In 2018, a stone angel on the outside of the building dropped a chunk of masonry the size of a football onto the ground. In 2022, an exclusion zone was set up.

So why doesn’t the building get fixed or replaced? It’ll be expensive. And everyone will either have to move out for a while, which some number of traditionalist MPs resist, or the repairs will have to be done while government totters on around it, making the repairs both slower and more expensive. A specially convened committee recommended moving everyone out. So far, the recommendation has been ignored.

Both choices are problematic, so the only sensible alternative is to do nothing, which costs an estimated £2 million a week.

I’ve seen various estimates for how much a full slate of repairs will cost, including £3.6 billion, £13 billion, and between £9.5 billion and £18.5 billion. So what the hell, make up a number. Construction never comes in at the estimated cost anyway. 

If you want links for all those estimates, sorry, I’m bored. Look them up yourself.

A cross-party committee–possibly the same one whose recommendations about moving out while the building’s repaired are being ignored–said there was “a real and rising risk” that “a catastrophic event will destroy the Palace.” Possibly from an angel hurling something worse than a stone football. 

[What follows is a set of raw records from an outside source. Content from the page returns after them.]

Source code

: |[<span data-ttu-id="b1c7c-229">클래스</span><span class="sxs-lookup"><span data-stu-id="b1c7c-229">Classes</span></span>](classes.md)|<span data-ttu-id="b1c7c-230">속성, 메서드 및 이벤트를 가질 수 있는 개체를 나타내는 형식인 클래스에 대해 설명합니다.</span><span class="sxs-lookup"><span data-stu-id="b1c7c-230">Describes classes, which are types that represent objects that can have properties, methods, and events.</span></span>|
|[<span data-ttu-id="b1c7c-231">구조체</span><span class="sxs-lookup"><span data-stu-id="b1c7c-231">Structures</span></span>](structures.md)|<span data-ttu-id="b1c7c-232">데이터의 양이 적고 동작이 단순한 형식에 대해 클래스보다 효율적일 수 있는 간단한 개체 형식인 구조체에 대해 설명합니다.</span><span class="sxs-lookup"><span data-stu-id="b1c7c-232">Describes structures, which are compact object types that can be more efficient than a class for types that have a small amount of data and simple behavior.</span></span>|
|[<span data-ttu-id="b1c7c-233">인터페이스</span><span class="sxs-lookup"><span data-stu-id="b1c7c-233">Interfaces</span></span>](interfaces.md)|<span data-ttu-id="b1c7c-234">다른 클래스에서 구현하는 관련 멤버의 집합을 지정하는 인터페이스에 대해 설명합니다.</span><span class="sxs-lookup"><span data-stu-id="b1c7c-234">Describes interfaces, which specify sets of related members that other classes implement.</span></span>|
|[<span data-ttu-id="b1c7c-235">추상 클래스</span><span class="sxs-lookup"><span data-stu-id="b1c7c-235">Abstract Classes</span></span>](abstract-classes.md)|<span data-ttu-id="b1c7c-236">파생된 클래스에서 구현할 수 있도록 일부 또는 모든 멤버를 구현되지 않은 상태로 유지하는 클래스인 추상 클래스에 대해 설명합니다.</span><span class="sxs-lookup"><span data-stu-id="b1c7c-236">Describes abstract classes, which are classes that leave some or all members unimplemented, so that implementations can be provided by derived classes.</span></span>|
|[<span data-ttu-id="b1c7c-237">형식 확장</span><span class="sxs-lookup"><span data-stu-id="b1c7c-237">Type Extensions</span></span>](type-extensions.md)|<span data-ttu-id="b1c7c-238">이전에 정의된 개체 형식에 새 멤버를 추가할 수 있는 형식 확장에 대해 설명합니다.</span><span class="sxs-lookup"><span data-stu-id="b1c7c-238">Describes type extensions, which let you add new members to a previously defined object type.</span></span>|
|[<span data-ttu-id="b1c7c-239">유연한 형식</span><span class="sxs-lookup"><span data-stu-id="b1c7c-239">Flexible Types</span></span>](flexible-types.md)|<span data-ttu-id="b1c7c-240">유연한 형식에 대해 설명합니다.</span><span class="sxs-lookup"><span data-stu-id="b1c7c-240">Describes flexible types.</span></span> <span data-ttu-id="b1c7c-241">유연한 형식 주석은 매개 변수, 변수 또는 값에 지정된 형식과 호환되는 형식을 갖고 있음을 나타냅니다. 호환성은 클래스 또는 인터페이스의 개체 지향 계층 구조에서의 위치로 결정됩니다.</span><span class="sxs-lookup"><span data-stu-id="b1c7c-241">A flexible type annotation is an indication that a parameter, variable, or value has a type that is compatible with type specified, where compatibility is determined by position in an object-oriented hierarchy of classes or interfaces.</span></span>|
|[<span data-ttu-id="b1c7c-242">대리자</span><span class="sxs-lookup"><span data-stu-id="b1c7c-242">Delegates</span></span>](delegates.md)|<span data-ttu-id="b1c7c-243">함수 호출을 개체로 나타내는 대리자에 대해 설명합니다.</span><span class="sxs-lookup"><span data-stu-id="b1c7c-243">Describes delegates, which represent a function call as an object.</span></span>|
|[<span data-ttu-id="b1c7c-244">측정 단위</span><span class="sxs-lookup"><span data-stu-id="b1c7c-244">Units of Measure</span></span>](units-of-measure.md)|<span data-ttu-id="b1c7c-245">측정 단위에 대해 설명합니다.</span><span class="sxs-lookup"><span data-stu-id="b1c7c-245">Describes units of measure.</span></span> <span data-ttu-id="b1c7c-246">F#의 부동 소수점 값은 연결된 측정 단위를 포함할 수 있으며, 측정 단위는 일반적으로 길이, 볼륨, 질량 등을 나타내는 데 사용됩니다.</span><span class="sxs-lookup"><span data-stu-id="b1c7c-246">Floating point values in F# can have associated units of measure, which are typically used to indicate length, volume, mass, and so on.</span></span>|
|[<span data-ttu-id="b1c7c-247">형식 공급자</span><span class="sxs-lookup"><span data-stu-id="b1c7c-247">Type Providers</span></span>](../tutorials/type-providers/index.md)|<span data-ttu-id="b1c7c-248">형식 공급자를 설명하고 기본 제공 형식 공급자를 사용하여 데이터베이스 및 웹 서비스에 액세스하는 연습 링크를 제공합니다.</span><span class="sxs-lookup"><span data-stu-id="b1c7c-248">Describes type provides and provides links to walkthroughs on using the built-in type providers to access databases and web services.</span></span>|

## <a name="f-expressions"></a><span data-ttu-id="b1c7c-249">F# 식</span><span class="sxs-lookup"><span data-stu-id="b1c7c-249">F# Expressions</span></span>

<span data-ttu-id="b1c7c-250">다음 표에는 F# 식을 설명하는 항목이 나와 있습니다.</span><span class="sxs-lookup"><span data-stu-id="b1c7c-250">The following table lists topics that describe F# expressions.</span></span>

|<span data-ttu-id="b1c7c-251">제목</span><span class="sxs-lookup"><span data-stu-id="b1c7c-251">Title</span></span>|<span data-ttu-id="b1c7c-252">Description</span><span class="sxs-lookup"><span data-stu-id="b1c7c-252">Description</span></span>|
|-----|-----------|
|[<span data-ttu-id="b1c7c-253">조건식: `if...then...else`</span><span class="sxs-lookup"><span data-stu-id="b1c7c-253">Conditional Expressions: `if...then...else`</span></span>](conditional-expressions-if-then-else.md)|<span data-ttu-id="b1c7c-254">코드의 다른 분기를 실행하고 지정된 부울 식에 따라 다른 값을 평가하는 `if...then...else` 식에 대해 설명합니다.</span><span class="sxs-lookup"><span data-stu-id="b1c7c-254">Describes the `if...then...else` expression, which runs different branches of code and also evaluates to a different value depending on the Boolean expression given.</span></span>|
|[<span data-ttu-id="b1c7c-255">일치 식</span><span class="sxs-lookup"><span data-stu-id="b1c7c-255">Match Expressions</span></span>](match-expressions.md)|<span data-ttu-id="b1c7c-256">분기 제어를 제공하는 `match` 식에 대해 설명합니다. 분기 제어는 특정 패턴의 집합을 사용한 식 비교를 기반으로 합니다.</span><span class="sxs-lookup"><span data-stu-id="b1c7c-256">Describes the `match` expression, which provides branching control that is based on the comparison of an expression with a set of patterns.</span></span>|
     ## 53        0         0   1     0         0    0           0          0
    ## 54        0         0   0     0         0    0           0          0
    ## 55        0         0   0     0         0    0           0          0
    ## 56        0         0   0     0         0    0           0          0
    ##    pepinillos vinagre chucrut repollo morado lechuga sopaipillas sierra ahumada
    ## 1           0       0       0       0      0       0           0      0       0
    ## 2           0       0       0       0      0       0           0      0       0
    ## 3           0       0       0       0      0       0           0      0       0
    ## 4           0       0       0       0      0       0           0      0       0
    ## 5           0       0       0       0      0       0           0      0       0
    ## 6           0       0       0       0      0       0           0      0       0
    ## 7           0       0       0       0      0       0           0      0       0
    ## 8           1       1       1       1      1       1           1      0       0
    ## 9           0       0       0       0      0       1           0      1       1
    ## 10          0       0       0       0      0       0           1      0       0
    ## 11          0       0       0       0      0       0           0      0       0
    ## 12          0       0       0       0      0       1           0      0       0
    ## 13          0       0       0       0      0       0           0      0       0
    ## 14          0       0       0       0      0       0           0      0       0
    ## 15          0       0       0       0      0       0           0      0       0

The thing is, schools and hospitals around the country are genuinely falling apart–that’s what I meant about the infrastructure crumbling, and it comes without an exaggeration warning. The buildings most recently in the headlines were constructed on the cheap with a particular kind of concrete that’s now past its use-by date. In the face of that, it’s hard for a government to let itself be caught committing however many billion pounds into for repairs at Westminster. 

But even before the latest crumbling schools and hospitals became public knowledge, no government, no party, no nobody wanted to be associated with the outrageous expense of fixing the building. The rest of the country–schools, the National Health Service, local government, and oh, so much more–are being squeezed by austerity, a political word that means We’re shrinking your budget and don’t much care what sort of problems that creates becasue it’ll look like your fault. So again, a few billion pounds to fix the seat of government isn’t a good look.

Neither is the money that subsidizes food and booze for MPs and Lords at Westminster, but that’s less public, not to mention a slow drip as opposed to a deluge, so they continue. One theory holds that some of the traditionalists don’t want to move out of Westminster Palace for repairs because the subsidies wouldn’t move with them.

So before any serious repairs are undertaken, that angel’s going to have to drop something more dramatic than a stone football. And have excellent aim.